#### Written instruction:
Reproduce every line of text in the items below word for word, leaving out the pictures.

── Exercise input

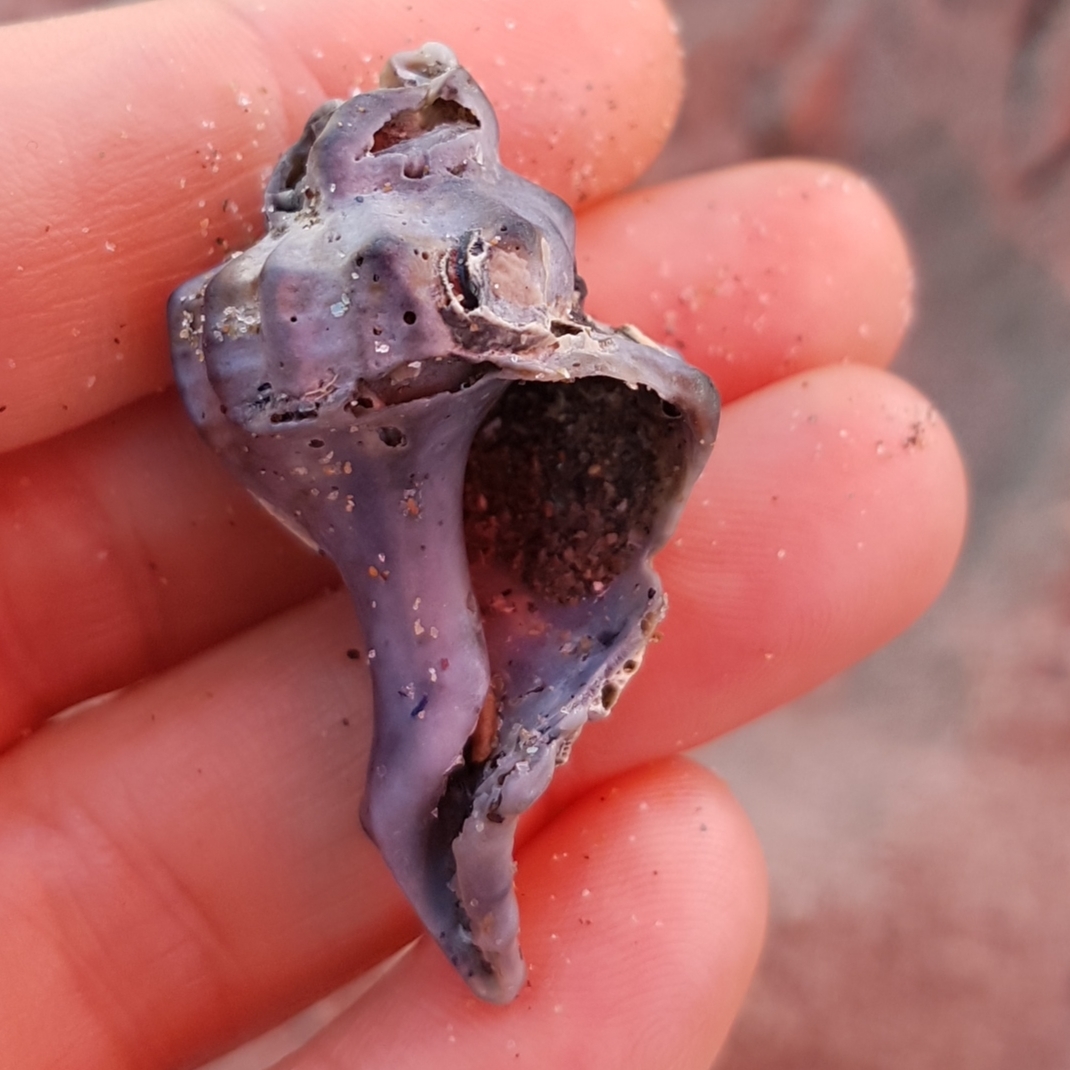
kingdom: Animalia
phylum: Mollusca
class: Gastropoda
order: Neogastropoda
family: Muricidae
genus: Hexaplex
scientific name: Hexaplex trunculus
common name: Banded dye-murex
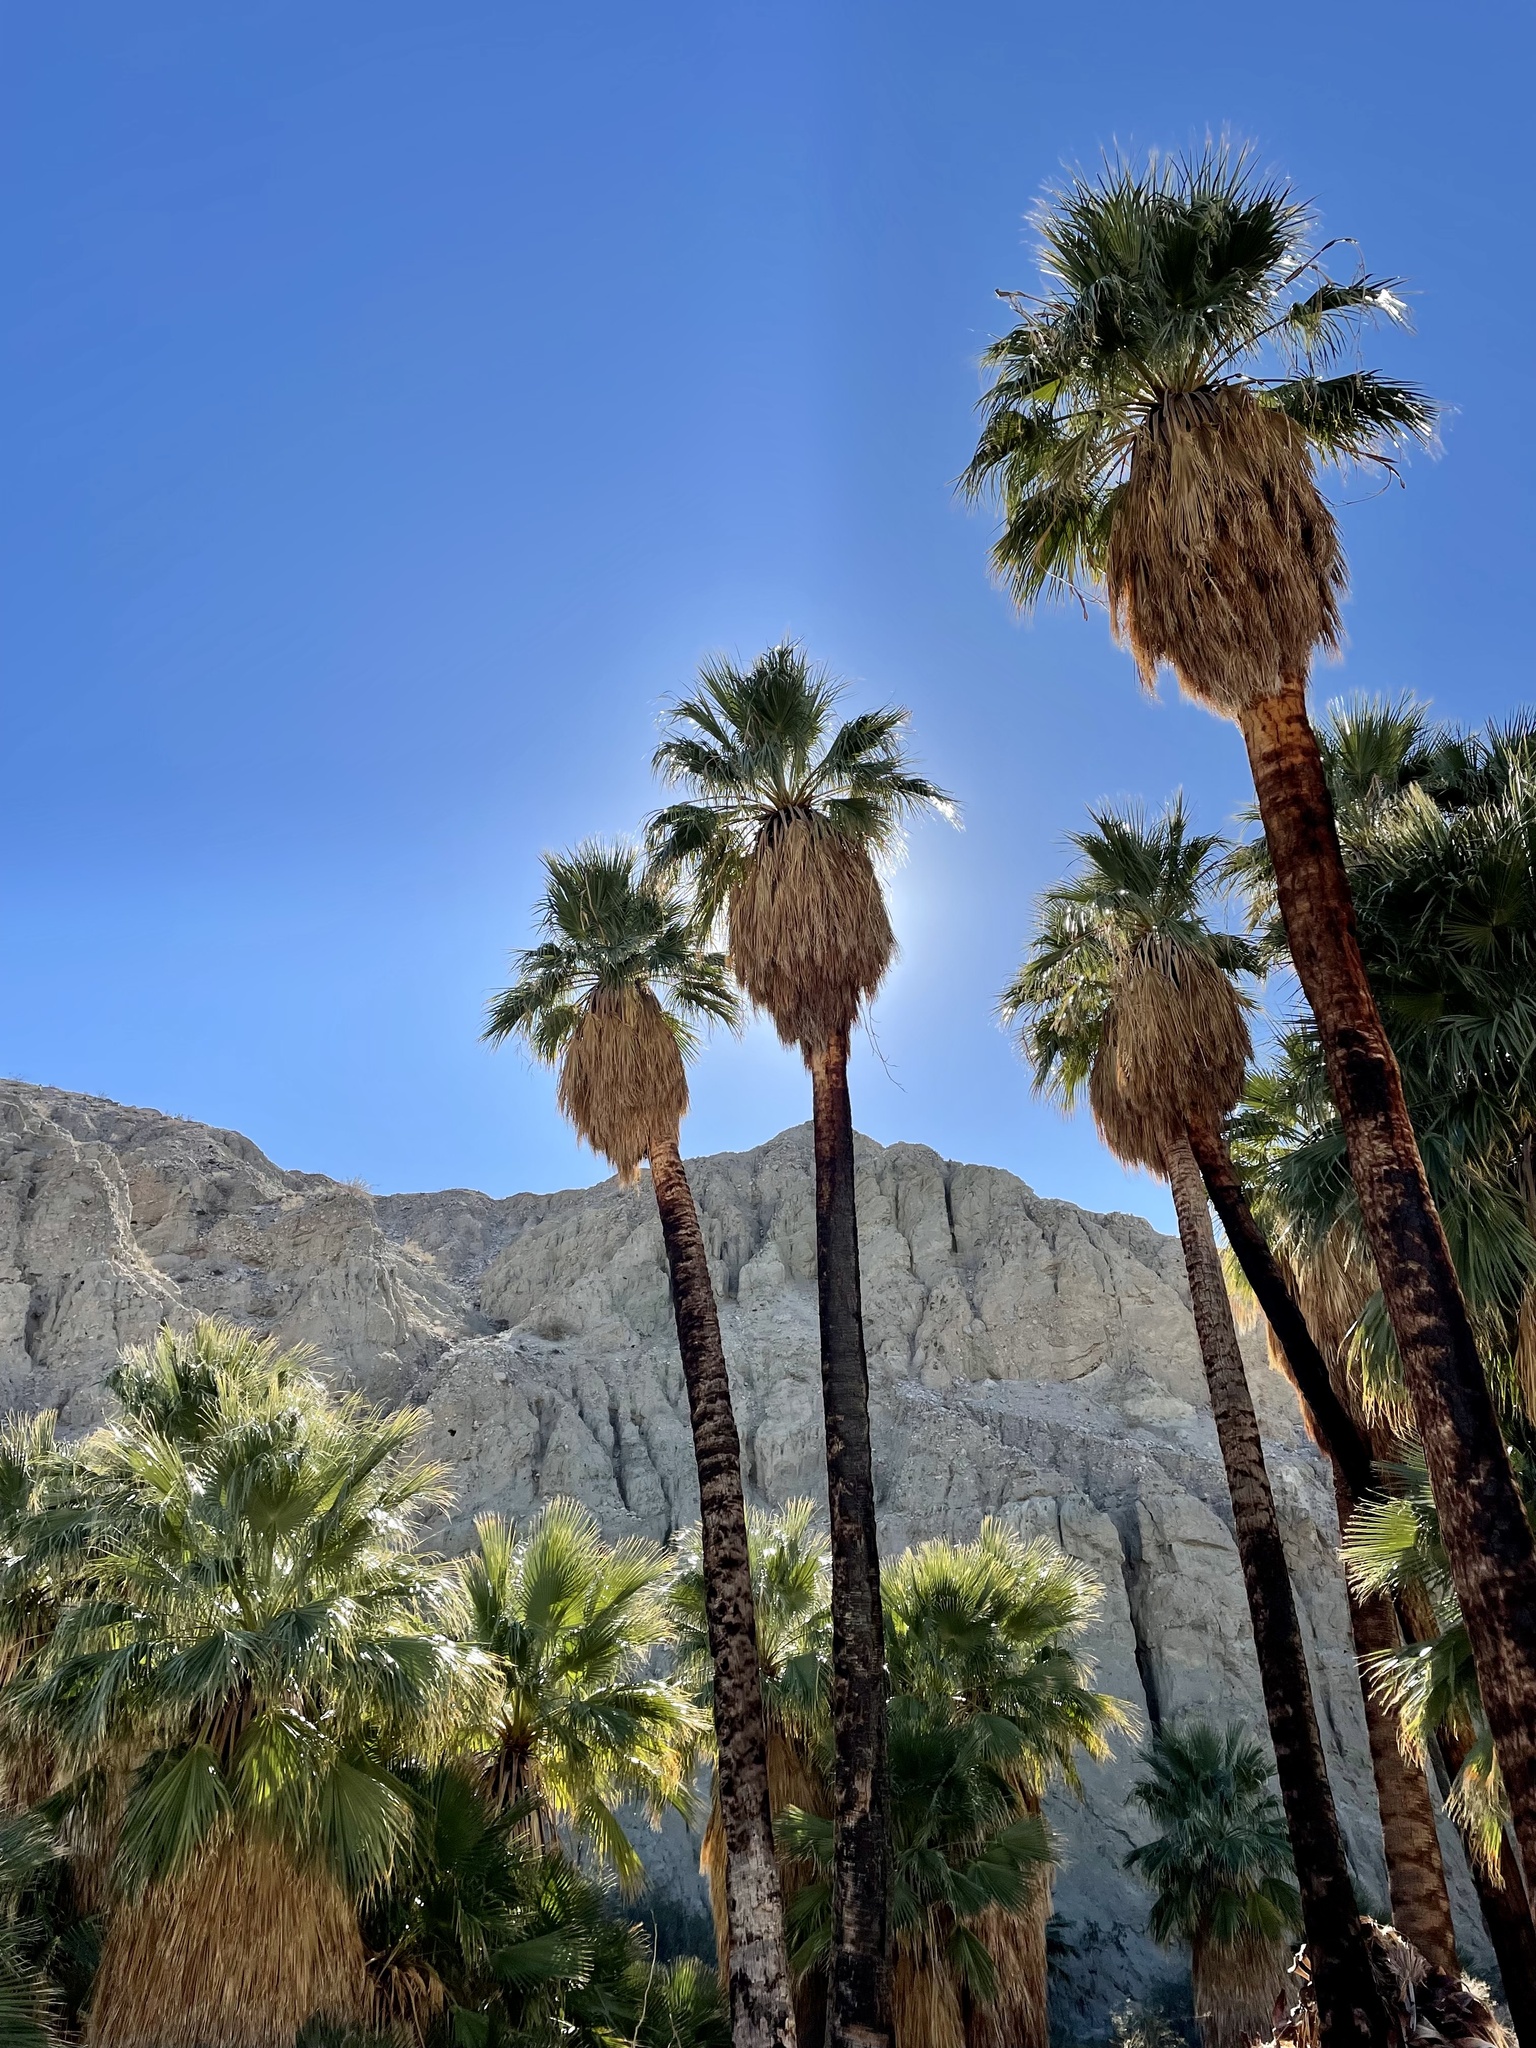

────

#### Response to this exercise:
kingdom: Animalia
phylum: Mollusca
class: Gastropoda
order: Neogastropoda
family: Muricidae
genus: Hexaplex
scientific name: Hexaplex trunculus
common name: Banded dye-murex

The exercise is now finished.